## Set task:
Express the lines from the one containing "pose: elev=353.8 azim=244.4" through the end of the records, both ends included, as a JSON list of strings with one string per line and blank lines omitted.

Dataset items:
#####

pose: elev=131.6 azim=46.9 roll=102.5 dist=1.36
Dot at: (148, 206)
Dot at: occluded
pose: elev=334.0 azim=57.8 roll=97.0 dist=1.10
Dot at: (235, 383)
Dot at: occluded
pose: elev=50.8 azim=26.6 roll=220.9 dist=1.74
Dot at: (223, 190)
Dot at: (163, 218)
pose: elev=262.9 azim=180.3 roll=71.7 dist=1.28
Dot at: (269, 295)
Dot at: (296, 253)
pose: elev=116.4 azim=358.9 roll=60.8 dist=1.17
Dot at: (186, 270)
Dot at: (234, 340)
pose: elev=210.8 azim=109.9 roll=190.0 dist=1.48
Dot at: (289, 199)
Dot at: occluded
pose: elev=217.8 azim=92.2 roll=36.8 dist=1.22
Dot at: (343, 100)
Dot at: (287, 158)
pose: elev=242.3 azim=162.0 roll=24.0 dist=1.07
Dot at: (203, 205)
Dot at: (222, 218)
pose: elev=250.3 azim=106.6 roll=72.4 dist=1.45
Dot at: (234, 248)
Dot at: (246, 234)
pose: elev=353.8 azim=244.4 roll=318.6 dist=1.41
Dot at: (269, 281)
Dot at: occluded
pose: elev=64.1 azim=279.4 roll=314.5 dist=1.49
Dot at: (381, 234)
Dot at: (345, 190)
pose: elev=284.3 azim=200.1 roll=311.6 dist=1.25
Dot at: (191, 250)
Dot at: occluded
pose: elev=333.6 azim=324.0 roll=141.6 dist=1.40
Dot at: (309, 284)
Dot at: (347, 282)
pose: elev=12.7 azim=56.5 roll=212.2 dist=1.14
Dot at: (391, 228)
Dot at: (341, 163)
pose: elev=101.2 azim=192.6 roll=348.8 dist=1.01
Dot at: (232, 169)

#####

## Answer to the problem:
[
  "pose: elev=353.8 azim=244.4 roll=318.6 dist=1.41",
  "Dot at: (269, 281)",
  "Dot at: occluded",
  "pose: elev=64.1 azim=279.4 roll=314.5 dist=1.49",
  "Dot at: (381, 234)",
  "Dot at: (345, 190)",
  "pose: elev=284.3 azim=200.1 roll=311.6 dist=1.25",
  "Dot at: (191, 250)",
  "Dot at: occluded",
  "pose: elev=333.6 azim=324.0 roll=141.6 dist=1.40",
  "Dot at: (309, 284)",
  "Dot at: (347, 282)",
  "pose: elev=12.7 azim=56.5 roll=212.2 dist=1.14",
  "Dot at: (391, 228)",
  "Dot at: (341, 163)",
  "pose: elev=101.2 azim=192.6 roll=348.8 dist=1.01",
  "Dot at: (232, 169)"
]